**Supplied data**
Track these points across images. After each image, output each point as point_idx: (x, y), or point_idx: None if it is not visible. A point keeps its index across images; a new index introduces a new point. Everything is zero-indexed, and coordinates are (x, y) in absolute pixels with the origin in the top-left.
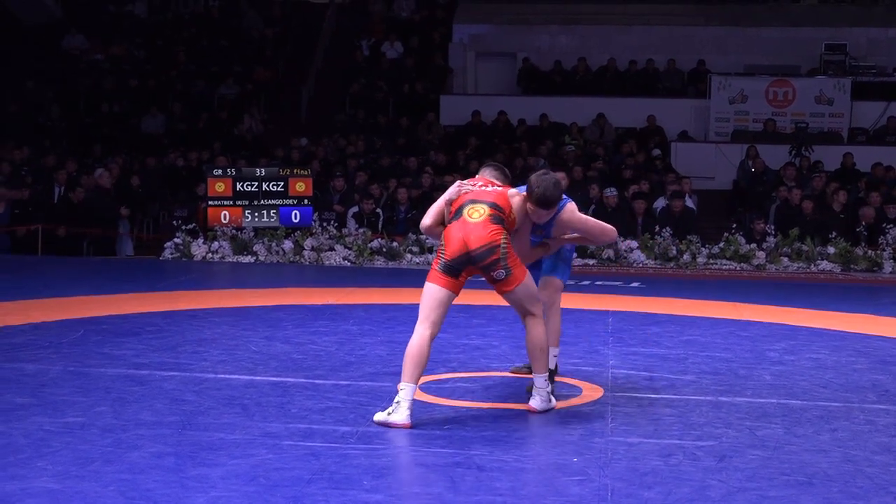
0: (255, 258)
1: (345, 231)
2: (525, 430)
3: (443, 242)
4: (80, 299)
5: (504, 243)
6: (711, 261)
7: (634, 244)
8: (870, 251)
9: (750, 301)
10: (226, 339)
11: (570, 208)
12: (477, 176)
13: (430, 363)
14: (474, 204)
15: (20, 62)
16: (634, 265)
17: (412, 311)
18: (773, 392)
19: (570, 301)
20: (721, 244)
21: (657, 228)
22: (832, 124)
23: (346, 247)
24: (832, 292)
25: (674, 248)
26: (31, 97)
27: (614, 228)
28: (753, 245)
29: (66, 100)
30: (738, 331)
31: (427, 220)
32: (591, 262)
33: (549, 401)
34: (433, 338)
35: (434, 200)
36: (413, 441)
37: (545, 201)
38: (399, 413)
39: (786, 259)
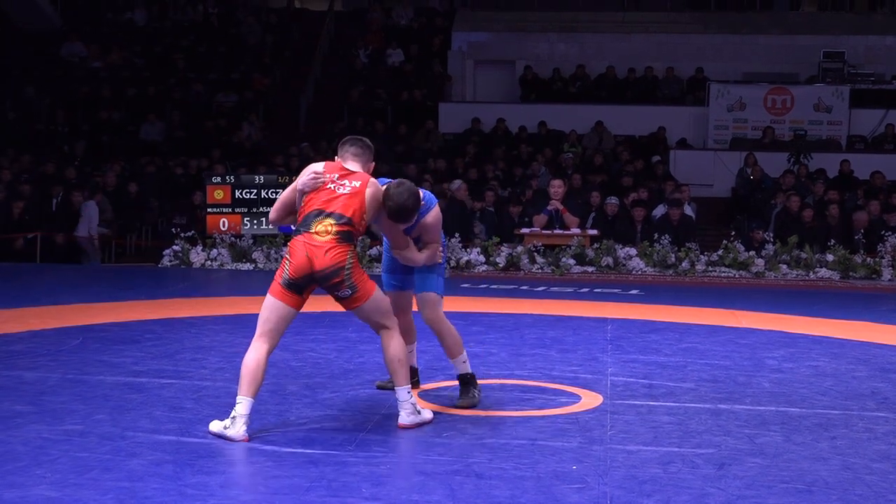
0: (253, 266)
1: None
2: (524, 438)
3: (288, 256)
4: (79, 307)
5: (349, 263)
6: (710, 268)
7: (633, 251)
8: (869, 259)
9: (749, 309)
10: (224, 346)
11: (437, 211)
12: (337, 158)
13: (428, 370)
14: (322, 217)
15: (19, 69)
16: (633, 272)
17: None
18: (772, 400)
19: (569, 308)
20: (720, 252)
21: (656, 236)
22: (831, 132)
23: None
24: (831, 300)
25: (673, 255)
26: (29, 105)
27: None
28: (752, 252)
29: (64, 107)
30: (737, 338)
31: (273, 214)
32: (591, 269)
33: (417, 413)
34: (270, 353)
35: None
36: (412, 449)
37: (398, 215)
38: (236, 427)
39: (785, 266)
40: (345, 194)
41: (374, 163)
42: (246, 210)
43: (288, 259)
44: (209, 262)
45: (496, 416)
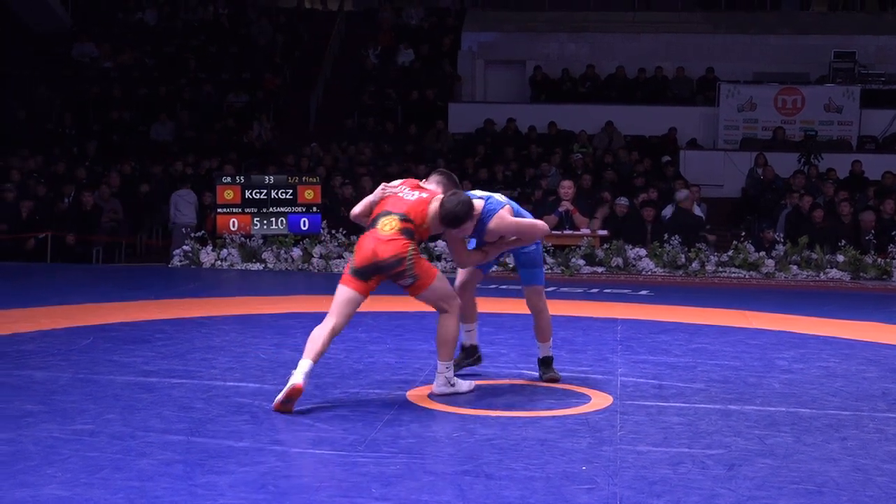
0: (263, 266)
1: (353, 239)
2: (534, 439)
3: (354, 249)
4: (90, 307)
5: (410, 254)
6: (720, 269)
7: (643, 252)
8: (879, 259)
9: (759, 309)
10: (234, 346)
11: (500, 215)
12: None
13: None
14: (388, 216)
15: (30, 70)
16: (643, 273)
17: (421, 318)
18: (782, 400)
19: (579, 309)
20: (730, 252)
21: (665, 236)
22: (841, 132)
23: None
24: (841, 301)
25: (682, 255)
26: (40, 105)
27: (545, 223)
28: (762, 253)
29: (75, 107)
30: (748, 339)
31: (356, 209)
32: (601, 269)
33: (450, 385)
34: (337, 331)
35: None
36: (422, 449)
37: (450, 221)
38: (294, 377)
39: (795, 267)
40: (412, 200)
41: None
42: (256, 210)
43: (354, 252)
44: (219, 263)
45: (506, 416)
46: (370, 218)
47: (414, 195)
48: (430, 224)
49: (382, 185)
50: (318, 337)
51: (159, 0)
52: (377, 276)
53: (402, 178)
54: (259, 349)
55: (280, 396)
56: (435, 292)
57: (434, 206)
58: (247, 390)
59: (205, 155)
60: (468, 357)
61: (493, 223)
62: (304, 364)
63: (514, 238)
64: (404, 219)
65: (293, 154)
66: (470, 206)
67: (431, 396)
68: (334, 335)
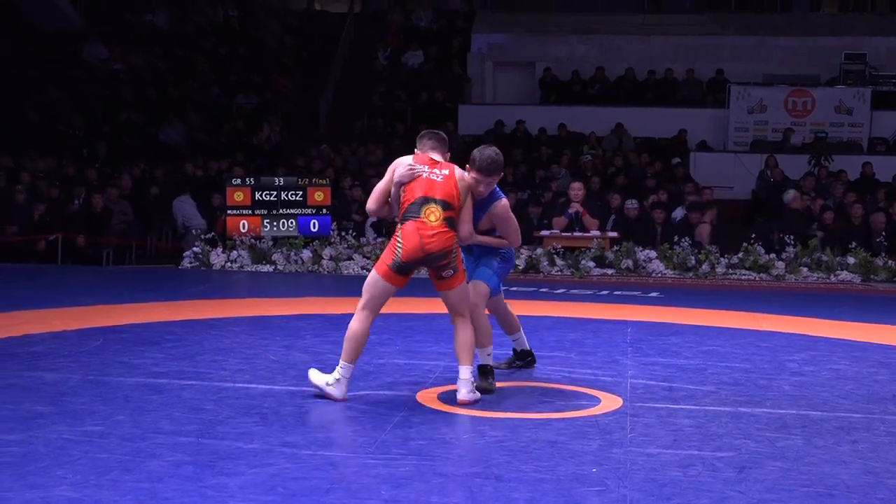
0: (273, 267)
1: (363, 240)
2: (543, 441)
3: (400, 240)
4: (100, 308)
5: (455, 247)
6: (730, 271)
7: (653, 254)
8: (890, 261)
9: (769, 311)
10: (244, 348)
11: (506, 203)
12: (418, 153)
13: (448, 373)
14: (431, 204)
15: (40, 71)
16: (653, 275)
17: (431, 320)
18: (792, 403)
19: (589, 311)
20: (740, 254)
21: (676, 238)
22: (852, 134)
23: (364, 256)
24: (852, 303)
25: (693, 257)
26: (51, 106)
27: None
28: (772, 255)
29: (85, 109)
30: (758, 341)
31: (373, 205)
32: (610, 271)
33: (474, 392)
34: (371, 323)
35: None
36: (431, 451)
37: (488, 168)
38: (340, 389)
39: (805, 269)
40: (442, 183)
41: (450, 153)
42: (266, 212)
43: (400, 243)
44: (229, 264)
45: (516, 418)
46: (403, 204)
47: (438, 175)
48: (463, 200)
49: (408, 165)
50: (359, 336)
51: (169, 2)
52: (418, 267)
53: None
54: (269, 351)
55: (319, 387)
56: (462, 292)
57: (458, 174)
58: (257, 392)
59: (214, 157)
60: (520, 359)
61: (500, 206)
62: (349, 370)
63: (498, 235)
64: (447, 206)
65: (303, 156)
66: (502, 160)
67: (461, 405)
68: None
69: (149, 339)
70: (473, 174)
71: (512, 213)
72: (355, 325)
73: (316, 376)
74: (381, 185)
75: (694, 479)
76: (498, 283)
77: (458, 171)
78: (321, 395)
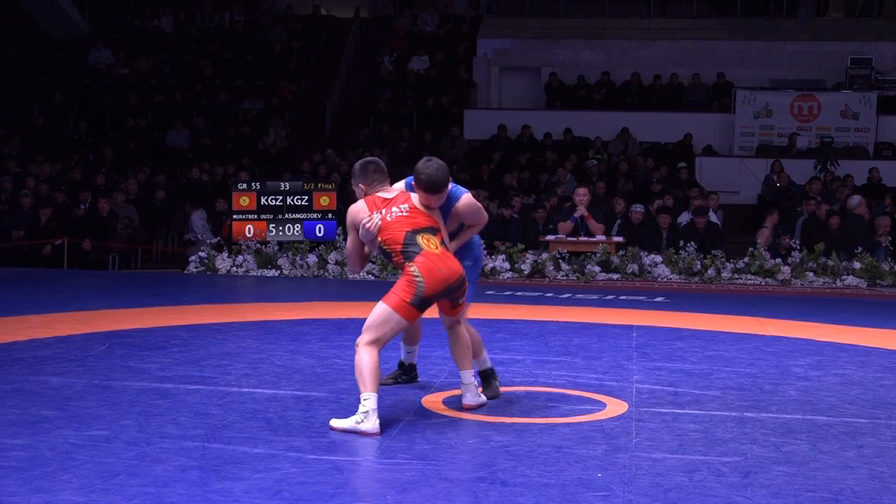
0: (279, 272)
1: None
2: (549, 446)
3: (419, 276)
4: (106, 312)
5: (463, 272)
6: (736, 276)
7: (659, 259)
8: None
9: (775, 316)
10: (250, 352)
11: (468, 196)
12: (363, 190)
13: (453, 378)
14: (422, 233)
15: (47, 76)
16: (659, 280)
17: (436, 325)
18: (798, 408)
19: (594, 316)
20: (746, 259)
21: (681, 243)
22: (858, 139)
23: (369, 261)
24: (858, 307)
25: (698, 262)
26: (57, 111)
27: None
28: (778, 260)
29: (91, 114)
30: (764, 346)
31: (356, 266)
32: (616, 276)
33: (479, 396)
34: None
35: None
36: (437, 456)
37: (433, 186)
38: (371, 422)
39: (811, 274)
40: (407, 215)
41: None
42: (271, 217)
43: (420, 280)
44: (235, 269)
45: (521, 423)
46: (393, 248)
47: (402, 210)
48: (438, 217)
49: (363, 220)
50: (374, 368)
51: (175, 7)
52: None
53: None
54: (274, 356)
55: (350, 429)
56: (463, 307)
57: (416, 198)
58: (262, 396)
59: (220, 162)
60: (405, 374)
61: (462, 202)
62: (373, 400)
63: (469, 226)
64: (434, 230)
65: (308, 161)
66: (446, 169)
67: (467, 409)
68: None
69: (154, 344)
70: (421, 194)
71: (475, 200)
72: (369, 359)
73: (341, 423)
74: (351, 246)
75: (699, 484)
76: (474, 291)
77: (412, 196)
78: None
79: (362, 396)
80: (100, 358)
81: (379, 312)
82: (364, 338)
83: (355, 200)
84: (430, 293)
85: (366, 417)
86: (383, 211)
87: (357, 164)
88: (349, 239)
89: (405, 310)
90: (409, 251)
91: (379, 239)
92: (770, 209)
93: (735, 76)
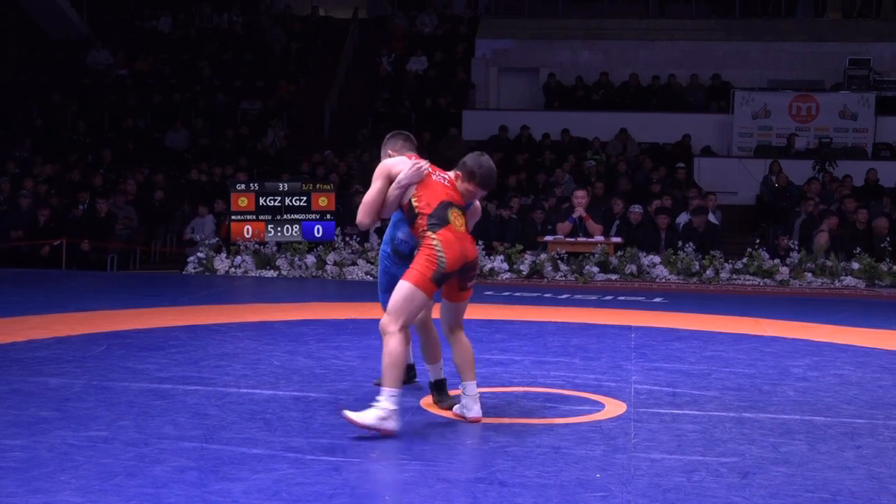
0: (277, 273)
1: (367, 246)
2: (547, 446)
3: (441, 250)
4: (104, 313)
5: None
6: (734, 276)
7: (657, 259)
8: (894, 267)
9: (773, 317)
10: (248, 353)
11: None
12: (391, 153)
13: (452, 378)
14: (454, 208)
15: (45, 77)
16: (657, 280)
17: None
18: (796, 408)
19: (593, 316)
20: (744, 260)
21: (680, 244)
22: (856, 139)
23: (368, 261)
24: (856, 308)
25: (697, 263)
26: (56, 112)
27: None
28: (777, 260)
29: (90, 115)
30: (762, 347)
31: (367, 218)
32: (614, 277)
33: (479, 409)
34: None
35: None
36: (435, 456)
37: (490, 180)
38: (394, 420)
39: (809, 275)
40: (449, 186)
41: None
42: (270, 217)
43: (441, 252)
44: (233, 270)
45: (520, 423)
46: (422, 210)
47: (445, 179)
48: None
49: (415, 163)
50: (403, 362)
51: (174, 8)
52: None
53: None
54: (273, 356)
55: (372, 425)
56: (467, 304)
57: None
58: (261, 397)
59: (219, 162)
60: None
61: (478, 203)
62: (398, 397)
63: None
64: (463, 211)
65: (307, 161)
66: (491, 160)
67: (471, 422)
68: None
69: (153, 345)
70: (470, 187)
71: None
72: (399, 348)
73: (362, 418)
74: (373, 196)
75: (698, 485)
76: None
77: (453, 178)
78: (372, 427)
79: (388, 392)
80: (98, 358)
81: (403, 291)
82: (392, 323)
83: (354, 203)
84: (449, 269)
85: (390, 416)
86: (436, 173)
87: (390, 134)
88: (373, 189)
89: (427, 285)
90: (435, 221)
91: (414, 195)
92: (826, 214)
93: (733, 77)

**Your task**
Pictures excluded, reproduce only the part above that opens with the line holding "20: (721, 244)" and closes with the line holding "58: (247, 390)", exactly as written.

**Solution below**
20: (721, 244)
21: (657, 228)
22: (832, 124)
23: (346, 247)
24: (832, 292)
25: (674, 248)
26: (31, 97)
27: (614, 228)
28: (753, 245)
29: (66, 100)
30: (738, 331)
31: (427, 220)
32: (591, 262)
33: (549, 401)
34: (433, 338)
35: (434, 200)
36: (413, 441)
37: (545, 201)
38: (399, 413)
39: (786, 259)
0: (253, 266)
1: None
2: (524, 438)
3: (288, 256)
4: (79, 307)
5: (349, 263)
6: (710, 268)
7: (633, 251)
8: (869, 259)
9: (749, 309)
10: (224, 346)
11: (437, 211)
12: (337, 158)
13: (428, 370)
14: (322, 217)
15: (19, 69)
16: (633, 272)
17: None
18: (772, 400)
19: (569, 308)
20: (720, 252)
21: (656, 236)
22: (831, 132)
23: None
24: (831, 300)
25: (673, 255)
26: (29, 105)
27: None
28: (752, 252)
29: (64, 107)
30: (737, 338)
31: (273, 214)
32: (591, 269)
33: (417, 413)
34: (270, 353)
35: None
36: (412, 449)
37: (398, 215)
38: (236, 427)
39: (785, 266)
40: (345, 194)
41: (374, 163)
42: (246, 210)
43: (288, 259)
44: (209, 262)
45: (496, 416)
0: (263, 266)
1: (353, 239)
2: (534, 439)
3: (354, 249)
4: (90, 307)
5: (410, 254)
6: (720, 269)
7: (643, 252)
8: (879, 259)
9: (759, 309)
10: (234, 346)
11: (500, 215)
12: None
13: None
14: (388, 216)
15: (30, 70)
16: (643, 273)
17: (421, 318)
18: (782, 400)
19: (579, 309)
20: (730, 252)
21: (665, 236)
22: (841, 132)
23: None
24: (841, 301)
25: (682, 255)
26: (40, 105)
27: (545, 223)
28: (762, 253)
29: (75, 107)
30: (748, 339)
31: (356, 209)
32: (601, 269)
33: (450, 385)
34: (337, 331)
35: None
36: (422, 449)
37: (450, 221)
38: (294, 377)
39: (795, 267)
40: (412, 200)
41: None
42: (256, 210)
43: (354, 252)
44: (219, 263)
45: (506, 416)
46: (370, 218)
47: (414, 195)
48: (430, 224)
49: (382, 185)
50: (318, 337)
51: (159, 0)
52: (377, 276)
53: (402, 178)
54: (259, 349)
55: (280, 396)
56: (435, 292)
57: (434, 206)
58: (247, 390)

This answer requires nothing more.